Polisi Bergerak Cepat
Polisi yang menerima laporan segera melakukan penyelidikan. Berbekal rekaman CCTV, aparat berhasil mengidentifikasi dan meringkus kedua pelaku di kediaman masing-masing tanpa perlawanan. Kedua pelaku diketahui berinisial PP (45) dan GBR (36).
Kronologi Kejadian
Kapolres Metro Jakarta Pusat, Kombes Pol Reynold E.P. Hutagalung, menjelaskan bahwa peristiwa terjadi pada Sabtu, 6 Juni 2026, sekitar pukul 20.40 WIB. Korban HL (26) segera membuat laporan polisi.

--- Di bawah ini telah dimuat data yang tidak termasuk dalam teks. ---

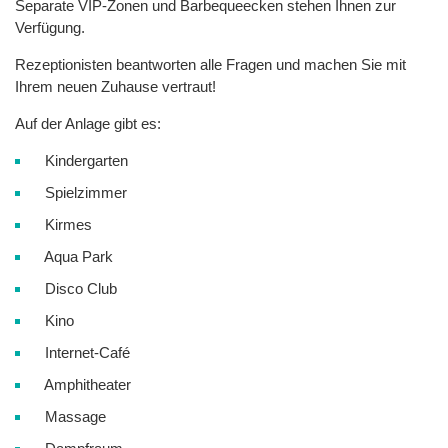
Separate VIP-Zonen und Barbequeecken stehen Ihnen zur
Verfügung.
Rezeptionisten beantworten alle Fragen und machen Sie mit
Ihrem neuen Zuhause vertraut!
Auf der Anlage gibt es:
Kindergarten
Spielzimmer
Kirmes
Aqua Park
Disco Club
Kino
Internet-Café
Amphitheater
Massage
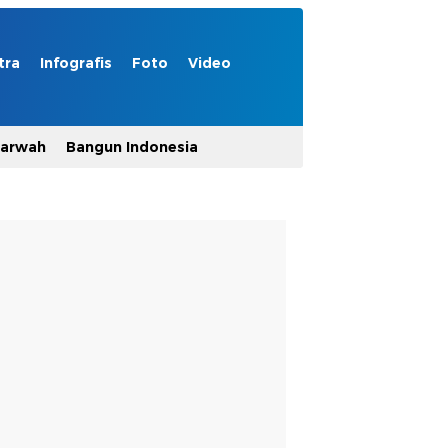
tra
Infografis
Foto
Video
Marwah
Bangun Indonesia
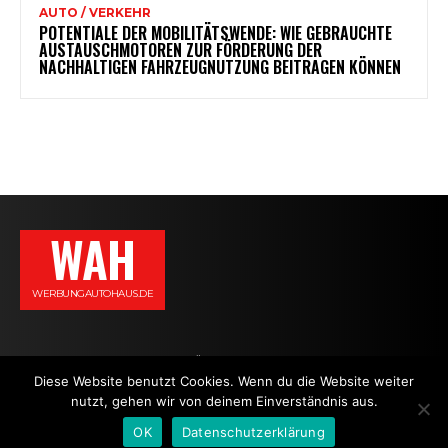
AUTO / VERKEHR
POTENTIALE DER MOBILITÄTSWENDE: WIE GEBRAUCHTE
AUSTAUSCHMOTOREN ZUR FÖRDERUNG DER
NACHHALTIGEN FAHRZEUGNUTZUNG BEITRAGEN KÖNNEN
WAH
WERBUNGAUTOHAUS.DE
AGB
DATENSCHUTZERKLÄRUNG
IMPRESSUM
KONTAKT
Diese Website benutzt Cookies. Wenn du die Website weiter
nutzt, gehen wir von deinem Einverständnis aus.
NEWS
OK
Datenschutzerklärung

Dari laporan tersebut, polisi melakukan olah tempat kejadian perkara (TKP) dan memeriksa sejumlah saksi. "Setelah menerima laporan, anggota langsung olah TKP dan menganalisa rekaman CCTV. Dari situ identitas para terduga pelaku berhasil diketahui," ujar Reynold pada Rabu (10/6/2026).
Penangkapan Pelaku
Kapolsek Cempaka Putih, Kompol Pengky Sukmawan, menambahkan bahwa kedua terduga pelaku ditangkap pada Selasa siang di kediaman masing-masing. "Dari hasil pemeriksaan awal dan rekaman CCTV, kami berhasil mengidentifikasi para pelaku. Tim kemudian melakukan pengejaran dan keduanya berhasil diamankan," katanya.
Motif Masih Didalami
Saat ini, kedua terduga pelaku telah digelandang ke Polsek Cempaka Putih untuk menjalani pemeriksaan lebih lanjut. Polisi masih mendalami motif pengeroyokan tersebut. "Kami masih melakukan pendalaman terhadap seluruh rangkaian peristiwa, termasuk motif dan keterlibatan masing-masing pelaku," jelas Pengky.
Kasus ini menjadi perhatian publik karena aksi kekerasan yang terekam jelas dan viral di media sosial. Polisi berkomitmen mengusut tuntas kasus ini dan memberikan keadilan bagi korban.